Adaptive thinking can even save money for sponsors who continue to focus on traditional trial designs. As Chick explains, it’s possible to use Bayesian statistical methods to adaptively compute results in the background of a standard RCT. “If it looks like you’re headed towards a result that would say, ‘Let’s drop the trial due to futility, it’s not an effective trial,’ you can stop the trial early and save a lot of money,” he says.

Adapt and learn

Chick is a member of the management team for the UK-led EcoNomics of Adaptive Clinical Trials (ENACT) project, which is exploring the potential of a new type of “value-adaptive” protocol that incorporates cost-effectiveness considerations into the design and management of a trial – putting logistics at the core of healthcare: “This is applying process-thinking to the innovation pipeline,” he says. “It’s looking at the logistics of new technology flows and asking how we learn to get the best technology flows in place.”

In short, value-adaptive designs allow for changes to be made during a trial based on the assessment of its value for money and health.
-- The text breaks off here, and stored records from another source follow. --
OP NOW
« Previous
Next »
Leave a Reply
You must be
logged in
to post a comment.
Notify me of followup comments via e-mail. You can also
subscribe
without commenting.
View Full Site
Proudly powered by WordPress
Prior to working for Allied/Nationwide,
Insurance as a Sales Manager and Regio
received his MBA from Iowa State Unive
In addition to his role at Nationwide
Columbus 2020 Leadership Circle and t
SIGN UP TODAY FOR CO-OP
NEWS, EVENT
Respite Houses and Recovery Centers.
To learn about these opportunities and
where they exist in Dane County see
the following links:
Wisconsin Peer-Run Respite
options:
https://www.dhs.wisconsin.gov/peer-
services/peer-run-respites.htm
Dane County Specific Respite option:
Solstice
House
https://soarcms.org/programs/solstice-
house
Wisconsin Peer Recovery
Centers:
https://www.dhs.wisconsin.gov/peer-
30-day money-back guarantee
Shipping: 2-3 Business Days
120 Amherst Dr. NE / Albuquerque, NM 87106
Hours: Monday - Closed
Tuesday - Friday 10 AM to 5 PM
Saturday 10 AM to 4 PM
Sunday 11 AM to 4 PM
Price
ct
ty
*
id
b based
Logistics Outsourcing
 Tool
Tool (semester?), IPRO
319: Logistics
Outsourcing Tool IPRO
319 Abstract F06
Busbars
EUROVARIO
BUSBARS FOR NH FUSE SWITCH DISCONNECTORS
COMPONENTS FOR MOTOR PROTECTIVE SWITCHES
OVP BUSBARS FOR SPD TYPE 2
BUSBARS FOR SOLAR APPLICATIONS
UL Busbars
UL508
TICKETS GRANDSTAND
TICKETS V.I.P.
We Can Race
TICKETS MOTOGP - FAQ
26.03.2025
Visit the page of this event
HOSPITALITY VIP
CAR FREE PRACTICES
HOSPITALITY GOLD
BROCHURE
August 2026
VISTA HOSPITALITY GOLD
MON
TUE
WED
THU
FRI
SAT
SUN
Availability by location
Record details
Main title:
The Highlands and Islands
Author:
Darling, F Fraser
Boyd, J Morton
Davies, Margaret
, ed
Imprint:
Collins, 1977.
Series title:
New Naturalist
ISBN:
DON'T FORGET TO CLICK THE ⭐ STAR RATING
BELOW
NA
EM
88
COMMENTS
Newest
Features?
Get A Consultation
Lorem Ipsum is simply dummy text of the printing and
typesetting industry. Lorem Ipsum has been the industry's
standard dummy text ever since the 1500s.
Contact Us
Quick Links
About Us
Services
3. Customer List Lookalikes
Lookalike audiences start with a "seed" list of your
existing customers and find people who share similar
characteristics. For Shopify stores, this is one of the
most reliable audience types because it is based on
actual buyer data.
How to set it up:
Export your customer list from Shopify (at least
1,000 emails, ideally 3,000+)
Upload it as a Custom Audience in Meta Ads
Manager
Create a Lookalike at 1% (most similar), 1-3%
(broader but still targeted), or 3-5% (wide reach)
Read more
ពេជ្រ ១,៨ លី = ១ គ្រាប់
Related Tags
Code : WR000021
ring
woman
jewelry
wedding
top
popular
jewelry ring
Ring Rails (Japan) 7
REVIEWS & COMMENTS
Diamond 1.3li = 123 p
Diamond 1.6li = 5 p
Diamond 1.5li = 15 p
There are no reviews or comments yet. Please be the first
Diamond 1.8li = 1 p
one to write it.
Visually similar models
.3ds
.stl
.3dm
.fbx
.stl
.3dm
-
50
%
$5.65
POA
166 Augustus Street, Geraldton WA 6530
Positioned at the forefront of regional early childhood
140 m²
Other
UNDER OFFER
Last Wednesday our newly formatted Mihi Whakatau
They can, for instance, enable investigators to determine whether the additional costs of continuing a trial are worth its potential benefits – incorporating relevant parameters such as trial expenses, monetary impacts and disease prevalence, which are difficult to build into a traditional trial. In a retrospective analysis of the ProFHER trial comparing surgical and non-surgical interventions for proximal humerus fractures, the ENACT team found that it could have sampled between 35% and 42% fewer patients and stopped early with the same finding, resulting in a 15% saving. Other retrospective studies showed more modest savings, and even some increases in trial length and sample sizes, but all ranked higher in expected value to the healthcare system.

“People are saying we have to be more efficient about trials,” says Chick, “but more efficient doesn’t just mean fewer patients for a given budget. It also means adapting the learning so that you get a better treatment for all the patients that are going to be following the trial. It’s looking at the net health benefit for patients after the technology adoption decision, [minus] the cost of the trial itself.”

“It’s possible to more efficiently learn when the goal is to identify the best alternative, as opposed to estimating the expected benefit of every alternative. So, if some alternatives are clearly inferior, based on preliminary data, you’re going to sample those less.”

Stephen Chick


The cost to develop a new drug therapy.

Journal of Health Economics

Although value-adaptive frameworks are best suited to trials sponsored by healthcare systems, where incentives are very closely aligned with the concerns of the bodies making health technology adoption decisions, the ability to optimise trial design to create value – and to better tie investment to output – would also be extremely beneficial for pharmaceutical companies. As much as anything else, studies that do so may prove instrumental in helping the industry ensure it actually has a market that can afford its products in the decades to come. “It’s thinking about trials that inform health technology adoption decisions not as cost centres, but as value centres,” stresses Chick. A chance to reframe clinical logistics not as spending money – which any computer could do – but as creating tangible health benefits.